• EXERCISE AIM
Copy out the entries below exactly as they stand, but only from the line containing "- lesion 1 (tumor, upper" through the line containing "Hematoxylin and eosin".

• INPUT MATERIAL
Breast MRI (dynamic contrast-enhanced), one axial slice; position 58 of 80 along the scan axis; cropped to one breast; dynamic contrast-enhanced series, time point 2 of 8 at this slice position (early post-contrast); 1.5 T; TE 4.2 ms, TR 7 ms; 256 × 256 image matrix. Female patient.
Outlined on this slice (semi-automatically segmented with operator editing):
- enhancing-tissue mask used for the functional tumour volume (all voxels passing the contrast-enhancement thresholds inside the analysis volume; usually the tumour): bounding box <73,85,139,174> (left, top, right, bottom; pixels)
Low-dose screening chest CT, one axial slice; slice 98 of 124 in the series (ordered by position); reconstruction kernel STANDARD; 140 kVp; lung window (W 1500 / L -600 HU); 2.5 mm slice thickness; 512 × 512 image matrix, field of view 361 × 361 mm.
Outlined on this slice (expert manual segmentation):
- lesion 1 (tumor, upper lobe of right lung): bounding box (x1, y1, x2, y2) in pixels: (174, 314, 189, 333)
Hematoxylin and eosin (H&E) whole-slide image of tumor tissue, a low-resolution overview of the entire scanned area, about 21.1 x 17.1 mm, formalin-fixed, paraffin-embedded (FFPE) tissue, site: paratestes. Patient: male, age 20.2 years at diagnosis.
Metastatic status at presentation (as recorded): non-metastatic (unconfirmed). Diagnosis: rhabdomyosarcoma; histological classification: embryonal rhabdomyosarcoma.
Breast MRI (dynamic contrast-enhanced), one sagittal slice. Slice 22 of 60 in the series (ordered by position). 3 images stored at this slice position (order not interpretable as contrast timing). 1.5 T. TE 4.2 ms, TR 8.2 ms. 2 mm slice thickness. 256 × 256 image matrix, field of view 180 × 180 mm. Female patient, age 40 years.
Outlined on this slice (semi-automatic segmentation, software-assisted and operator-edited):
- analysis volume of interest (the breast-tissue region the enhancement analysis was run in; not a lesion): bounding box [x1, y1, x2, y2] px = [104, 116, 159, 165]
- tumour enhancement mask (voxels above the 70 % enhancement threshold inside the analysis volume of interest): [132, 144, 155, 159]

• SOLUTION
- lesion 1 (tumor, upper lobe of right lung): bounding box (x1, y1, x2, y2) in pixels: (174, 314, 189, 333)
Hematoxylin and eosin (H&E) whole-slide image of tumor tissue, a low-resolution overview of the entire scanned area, about 21.1 x 17.1 mm, formalin-fixed, paraffin-embedded (FFPE) tissue, site: paratestes. Patient: male, age 20.2 years at diagnosis.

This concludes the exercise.